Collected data
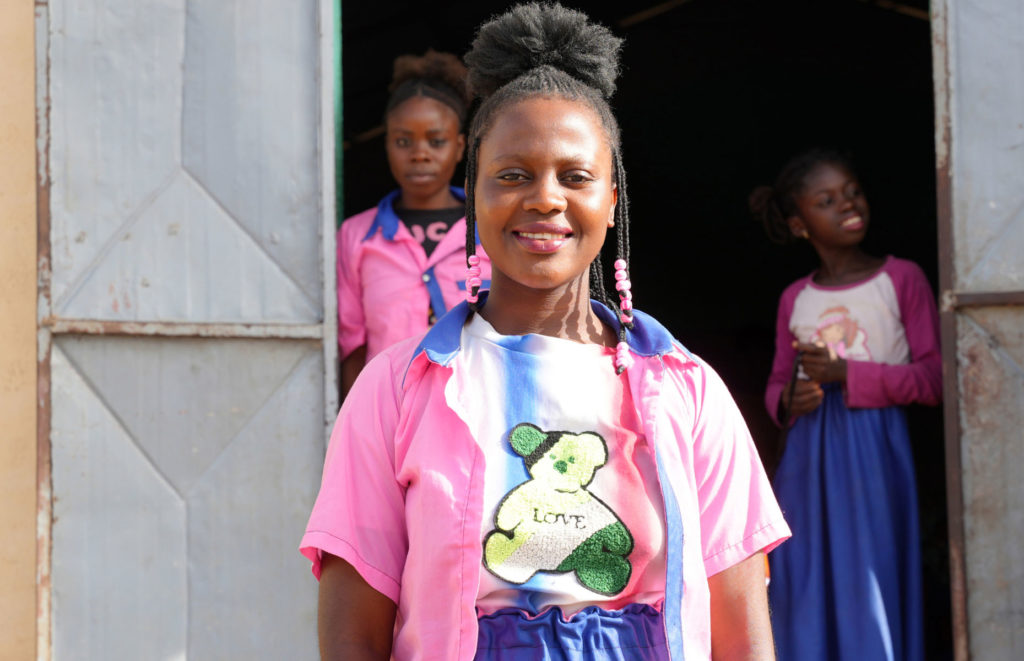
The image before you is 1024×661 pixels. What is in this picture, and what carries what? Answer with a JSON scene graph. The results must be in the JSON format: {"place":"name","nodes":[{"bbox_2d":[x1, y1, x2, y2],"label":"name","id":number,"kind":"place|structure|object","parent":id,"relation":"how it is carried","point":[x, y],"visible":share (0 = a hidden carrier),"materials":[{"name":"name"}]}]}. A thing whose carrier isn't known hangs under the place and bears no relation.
{"place":"outdoors","nodes":[
{"label":"outdoors","id":0,"kind":"place"},
{"bbox_2d":[0,0,38,660],"label":"wall","id":1,"kind":"structure","parent":0,"point":[16,113],"materials":[{"name":"beige paint"}]},
{"bbox_2d":[36,1,334,660],"label":"metal door","id":2,"kind":"structure","parent":1,"relation":"attached to","point":[289,240],"materials":[{"name":"grey metal"}]},
{"bbox_2d":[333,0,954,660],"label":"doorway","id":3,"kind":"structure","parent":1,"relation":"in","point":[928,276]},
{"bbox_2d":[933,0,1023,660],"label":"metal door","id":4,"kind":"structure","parent":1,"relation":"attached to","point":[971,36],"materials":[{"name":"grey metal"}]},
{"label":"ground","id":5,"kind":"structure","parent":0},
{"bbox_2d":[336,50,490,396],"label":"child","id":6,"kind":"object","parent":5,"relation":"on","point":[412,126],"visible":0.53},
{"bbox_2d":[302,1,786,660],"label":"woman","id":7,"kind":"object","parent":5,"relation":"on","point":[556,217],"visible":0.99},
{"bbox_2d":[465,253,481,304],"label":"hair beads","id":8,"kind":"object","parent":7,"relation":"hanging from","point":[473,256],"visible":0.71,"materials":[{"name":"pink plastic"}]},
{"bbox_2d":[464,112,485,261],"label":"braid","id":9,"kind":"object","parent":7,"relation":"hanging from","point":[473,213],"visible":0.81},
{"bbox_2d":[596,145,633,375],"label":"braid","id":10,"kind":"object","parent":7,"relation":"hanging from","point":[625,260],"visible":0.84,"materials":[{"name":"black"}]},
{"bbox_2d":[614,337,630,374],"label":"hair beads","id":11,"kind":"object","parent":7,"relation":"hanging from","point":[623,347],"visible":0.88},
{"bbox_2d":[614,258,633,322],"label":"hair beads","id":12,"kind":"object","parent":7,"relation":"hanging from","point":[619,260],"visible":0.87,"materials":[{"name":"pink plastic"}]},
{"bbox_2d":[753,151,942,658],"label":"child","id":13,"kind":"object","parent":5,"relation":"on","point":[888,286],"visible":0.95},
{"bbox_2d":[776,348,804,462],"label":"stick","id":14,"kind":"object","parent":13,"relation":"in","point":[793,386],"visible":0.68,"materials":[{"name":"black plastic"}]}
]}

■ TASK REQUIREMENTS
Reproduce each entry precisely. Leave the pictures out.

■ YOUR SOLUTION
The image before you is 1024×661 pixels. What is in this picture, and what carries what? Answer with a JSON scene graph. The results must be in the JSON format: {"place":"name","nodes":[{"bbox_2d":[x1, y1, x2, y2],"label":"name","id":number,"kind":"place|structure|object","parent":id,"relation":"how it is carried","point":[x, y],"visible":share (0 = a hidden carrier),"materials":[{"name":"name"}]}]}. A thing whose carrier isn't known hangs under the place and bears no relation.
{"place":"outdoors","nodes":[
{"label":"outdoors","id":0,"kind":"place"},
{"bbox_2d":[0,0,38,660],"label":"wall","id":1,"kind":"structure","parent":0,"point":[16,113],"materials":[{"name":"beige paint"}]},
{"bbox_2d":[36,1,334,660],"label":"metal door","id":2,"kind":"structure","parent":1,"relation":"attached to","point":[289,240],"materials":[{"name":"grey metal"}]},
{"bbox_2d":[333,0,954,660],"label":"doorway","id":3,"kind":"structure","parent":1,"relation":"in","point":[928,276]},
{"bbox_2d":[933,0,1023,660],"label":"metal door","id":4,"kind":"structure","parent":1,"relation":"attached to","point":[971,36],"materials":[{"name":"grey metal"}]},
{"label":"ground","id":5,"kind":"structure","parent":0},
{"bbox_2d":[336,50,490,396],"label":"child","id":6,"kind":"object","parent":5,"relation":"on","point":[412,126],"visible":0.53},
{"bbox_2d":[302,1,786,660],"label":"woman","id":7,"kind":"object","parent":5,"relation":"on","point":[556,217],"visible":0.99},
{"bbox_2d":[465,253,481,304],"label":"hair beads","id":8,"kind":"object","parent":7,"relation":"hanging from","point":[473,256],"visible":0.71,"materials":[{"name":"pink plastic"}]},
{"bbox_2d":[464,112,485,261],"label":"braid","id":9,"kind":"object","parent":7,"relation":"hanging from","point":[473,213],"visible":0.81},
{"bbox_2d":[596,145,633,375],"label":"braid","id":10,"kind":"object","parent":7,"relation":"hanging from","point":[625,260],"visible":0.84,"materials":[{"name":"black"}]},
{"bbox_2d":[614,337,630,374],"label":"hair beads","id":11,"kind":"object","parent":7,"relation":"hanging from","point":[623,347],"visible":0.88},
{"bbox_2d":[614,258,633,322],"label":"hair beads","id":12,"kind":"object","parent":7,"relation":"hanging from","point":[619,260],"visible":0.87,"materials":[{"name":"pink plastic"}]},
{"bbox_2d":[753,151,942,658],"label":"child","id":13,"kind":"object","parent":5,"relation":"on","point":[888,286],"visible":0.95},
{"bbox_2d":[776,348,804,462],"label":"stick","id":14,"kind":"object","parent":13,"relation":"in","point":[793,386],"visible":0.68,"materials":[{"name":"black plastic"}]}
]}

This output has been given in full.